I’m doing pretty well, but I can’t move my right arm or hand. I can type slowly with my left hand, but with the mild aphasia I suffer from, my company doesn’t want to put me out there and I don’t disagree.
I have up to a year of long-term disability at $10,000 a month and I plan to stay on my insurance as long as possible.
I feel like I should go back to work, but I’m not sure I want to. I’ve enjoyed being around the house.
What should I do?
My wife and I own our home outright. It has two apartments that we rent to our kids, and we make $1,000 a month combined from them.
We have $1.6 million in retirement accounts and two investment properties under construction that we owe $400,000 on.
My wife’s small business makes between $200,000 to $1 million a year. Including the property it sits on, it’s worth anywhere from $3 million to $5 million.
I make a lot more money when I’m working, probably twice as much. But my existing work will likely disappear the minute I come off disability.
I know you can’t make a specific recommendation and it’s impossible to answer a question this big, but I’m lost. Do I work or not?
It’s likely too early to retire, so what do I do?
Ashley asks (at 21:22 minutes): Does it make sense at my parents’ age to buy a home for $350,000?
My dad is 81 and my mom is 76.
They rent an apartment for $2,500 a month and they have $1,000 in additional expenses.
They have $700,000 in mutual funds and Roth accounts and $300,000 in cash. They don’t have any long-term insurance or life insurance.
I hate for them to waste money paying rent and I’m wondering if this would be a good investment in case they need it as a nursing home later on.
Margaret asks (at 33:35 minutes): Should we save cash for a down payment on our next investment property? Or use a 401k loan to reduce our tax liability?
My husband and I house hack a four-unit in Chicago that we bought in early 2021.
The building needed a lot of renovation, which we covered with savings and cash flow from my job. We’ve stabilized the project and we’re planning for our next purchase.

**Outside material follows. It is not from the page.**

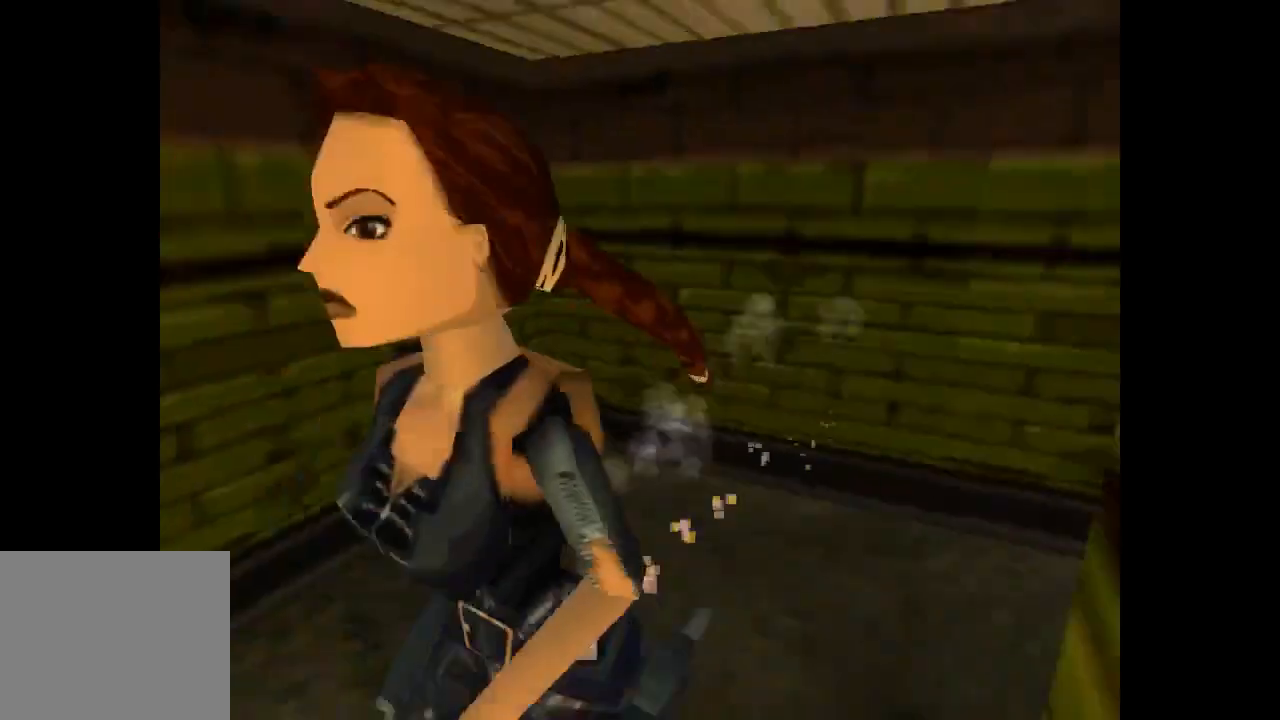
{"buttons": ["DPAD_UP"], "left_stick": "center", "events": [[333, "R2", "up"]]}
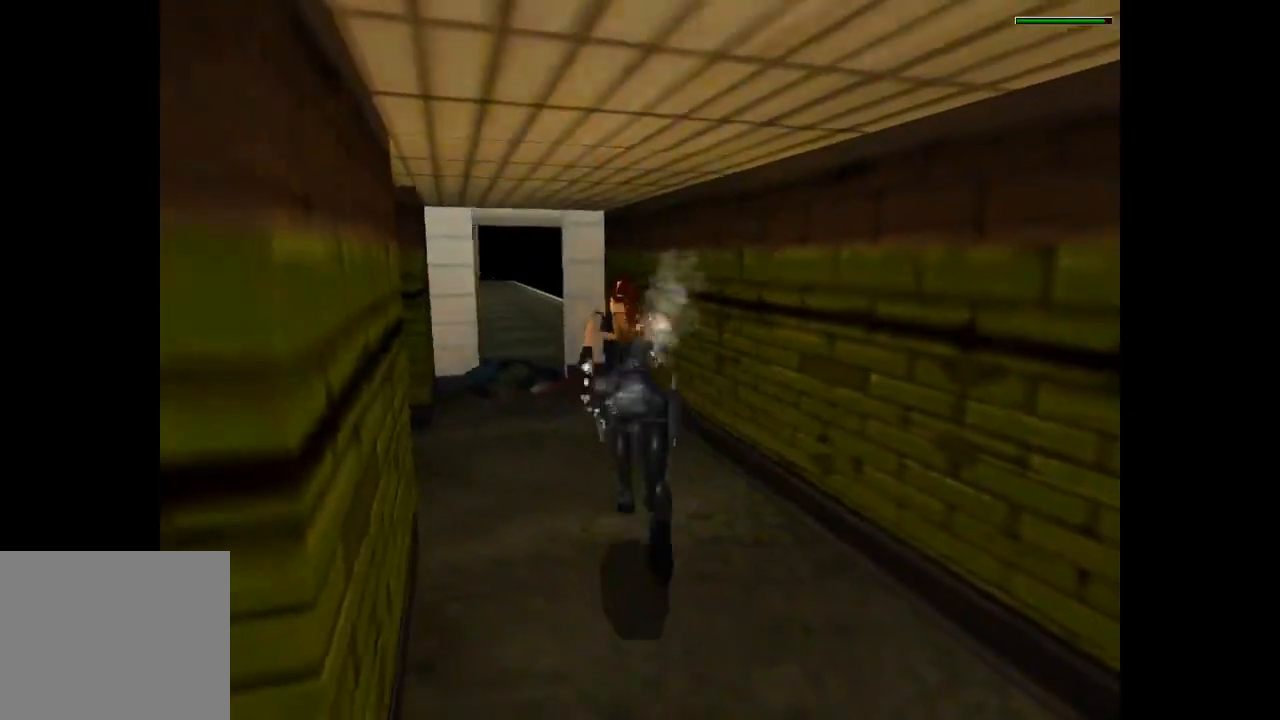
{"buttons": ["R2", "DPAD_UP", "DPAD_LEFT"], "left_stick": "center", "events": [[100, "DPAD_LEFT", "down"], [200, "R2", "down"]]}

Our combined income is $200,000. We have $40,000 in cash and save $4,000 a month after my 401K contributions.
We’d need $60,000 for our next down payment and additional cash for a likely renovation.
Since I only contributed $10,000 to my 401K this year, should I max it out and then use a 401K loan for the purchase?
I could borrow up to $50,000 which could cover the down payment and cash reserves.
We’d plan to pay down the loan as quickly as possible and it doesn’t appear that I’d lose the ability to make further contributions.
Is this a good idea or are we playing with fire?
Anonymous asks (at 49:33 minutes): My financial advisor recommended that I invest in Indexed Universal Life (IUL) Insurance but I’m not sure if this is a smart move for me.
My goal is to make work optional by age 50. Given that goal, my advisor suggested that IUL would allow me to bridge the cash gap before I can tap into retirement savings at age 65.
I’m a single 41-year-old woman and I don’t plan to have children.
My base salary is $185,000, with an annual bonus ranging from $50,000 to $80,000. I recently started saving and investing 50 percent of my income.
I bought a home in 2020 on a 20-year mortgage. It’s worth $675,000 with $317,000 left on the loan.
I have $92,000 in a Roth IRA, $40,000 in a traditional IRA, and $400,000 in my 401k.
I have $162,000 in a brokerage account that I regularly contribute to. It’s a mix of individual stocks and funds, with $30,000 of uninvested cash.
Outside of the mortgage, I don’t have any debt, though I’m thinking through how best to fund a $40,000 home improvement project this year.
The information that my advisor provided is compelling, but I’m not familiar with this vehicle and some of it sounds too good to be true. I found articles online that mention high fees and more risk.
What’s your take on Indexed Universal Life?